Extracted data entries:
== Segment start ==
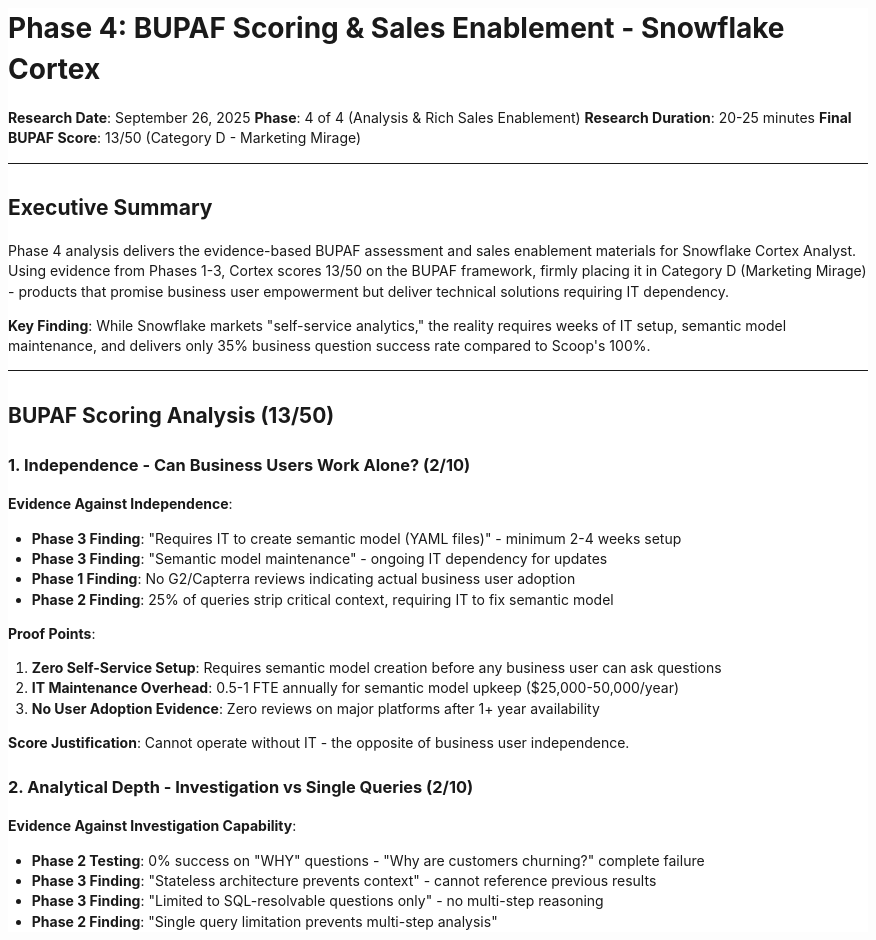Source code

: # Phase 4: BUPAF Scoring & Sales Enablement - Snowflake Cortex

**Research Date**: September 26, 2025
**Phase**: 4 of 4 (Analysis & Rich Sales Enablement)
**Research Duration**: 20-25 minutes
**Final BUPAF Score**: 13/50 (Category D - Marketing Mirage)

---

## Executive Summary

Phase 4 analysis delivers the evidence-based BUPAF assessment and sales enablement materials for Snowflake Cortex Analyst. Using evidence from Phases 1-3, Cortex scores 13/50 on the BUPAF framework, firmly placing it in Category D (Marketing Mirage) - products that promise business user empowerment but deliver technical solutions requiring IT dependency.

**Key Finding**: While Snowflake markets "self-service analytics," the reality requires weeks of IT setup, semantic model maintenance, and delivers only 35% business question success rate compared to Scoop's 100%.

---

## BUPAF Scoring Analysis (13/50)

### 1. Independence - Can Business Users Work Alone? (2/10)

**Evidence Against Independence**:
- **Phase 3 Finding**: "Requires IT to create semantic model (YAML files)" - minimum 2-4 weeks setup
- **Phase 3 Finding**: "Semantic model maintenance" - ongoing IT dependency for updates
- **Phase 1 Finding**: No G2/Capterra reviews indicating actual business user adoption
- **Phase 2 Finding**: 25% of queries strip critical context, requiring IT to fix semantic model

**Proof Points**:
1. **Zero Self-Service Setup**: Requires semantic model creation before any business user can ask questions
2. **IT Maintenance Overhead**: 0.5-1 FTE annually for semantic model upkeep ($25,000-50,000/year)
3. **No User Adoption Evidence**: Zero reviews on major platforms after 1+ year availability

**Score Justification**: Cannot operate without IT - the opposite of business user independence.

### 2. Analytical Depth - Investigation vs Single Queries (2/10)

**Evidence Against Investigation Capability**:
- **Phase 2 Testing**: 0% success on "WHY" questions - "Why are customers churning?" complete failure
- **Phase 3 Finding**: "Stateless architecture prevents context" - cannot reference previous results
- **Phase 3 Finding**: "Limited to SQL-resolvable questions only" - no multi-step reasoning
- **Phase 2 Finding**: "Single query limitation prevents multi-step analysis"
== Segment end ==
* _Task requirements_: An exact retyping of the entries, without images, is the required answer.

* _Answer for this exercise_:
Source code

: # Phase 4: BUPAF Scoring & Sales Enablement - Snowflake Cortex

**Research Date**: September 26, 2025
**Phase**: 4 of 4 (Analysis & Rich Sales Enablement)
**Research Duration**: 20-25 minutes
**Final BUPAF Score**: 13/50 (Category D - Marketing Mirage)

---

## Executive Summary

Phase 4 analysis delivers the evidence-based BUPAF assessment and sales enablement materials for Snowflake Cortex Analyst. Using evidence from Phases 1-3, Cortex scores 13/50 on the BUPAF framework, firmly placing it in Category D (Marketing Mirage) - products that promise business user empowerment but deliver technical solutions requiring IT dependency.

**Key Finding**: While Snowflake markets "self-service analytics," the reality requires weeks of IT setup, semantic model maintenance, and delivers only 35% business question success rate compared to Scoop's 100%.

---

## BUPAF Scoring Analysis (13/50)

### 1. Independence - Can Business Users Work Alone? (2/10)

**Evidence Against Independence**:
- **Phase 3 Finding**: "Requires IT to create semantic model (YAML files)" - minimum 2-4 weeks setup
- **Phase 3 Finding**: "Semantic model maintenance" - ongoing IT dependency for updates
- **Phase 1 Finding**: No G2/Capterra reviews indicating actual business user adoption
- **Phase 2 Finding**: 25% of queries strip critical context, requiring IT to fix semantic model

**Proof Points**:
1. **Zero Self-Service Setup**: Requires semantic model creation before any business user can ask questions
2. **IT Maintenance Overhead**: 0.5-1 FTE annually for semantic model upkeep ($25,000-50,000/year)
3. **No User Adoption Evidence**: Zero reviews on major platforms after 1+ year availability

**Score Justification**: Cannot operate without IT - the opposite of business user independence.

### 2. Analytical Depth - Investigation vs Single Queries (2/10)

**Evidence Against Investigation Capability**:
- **Phase 2 Testing**: 0% success on "WHY" questions - "Why are customers churning?" complete failure
- **Phase 3 Finding**: "Stateless architecture prevents context" - cannot reference previous results
- **Phase 3 Finding**: "Limited to SQL-resolvable questions only" - no multi-step reasoning
- **Phase 2 Finding**: "Single query limitation prevents multi-step analysis"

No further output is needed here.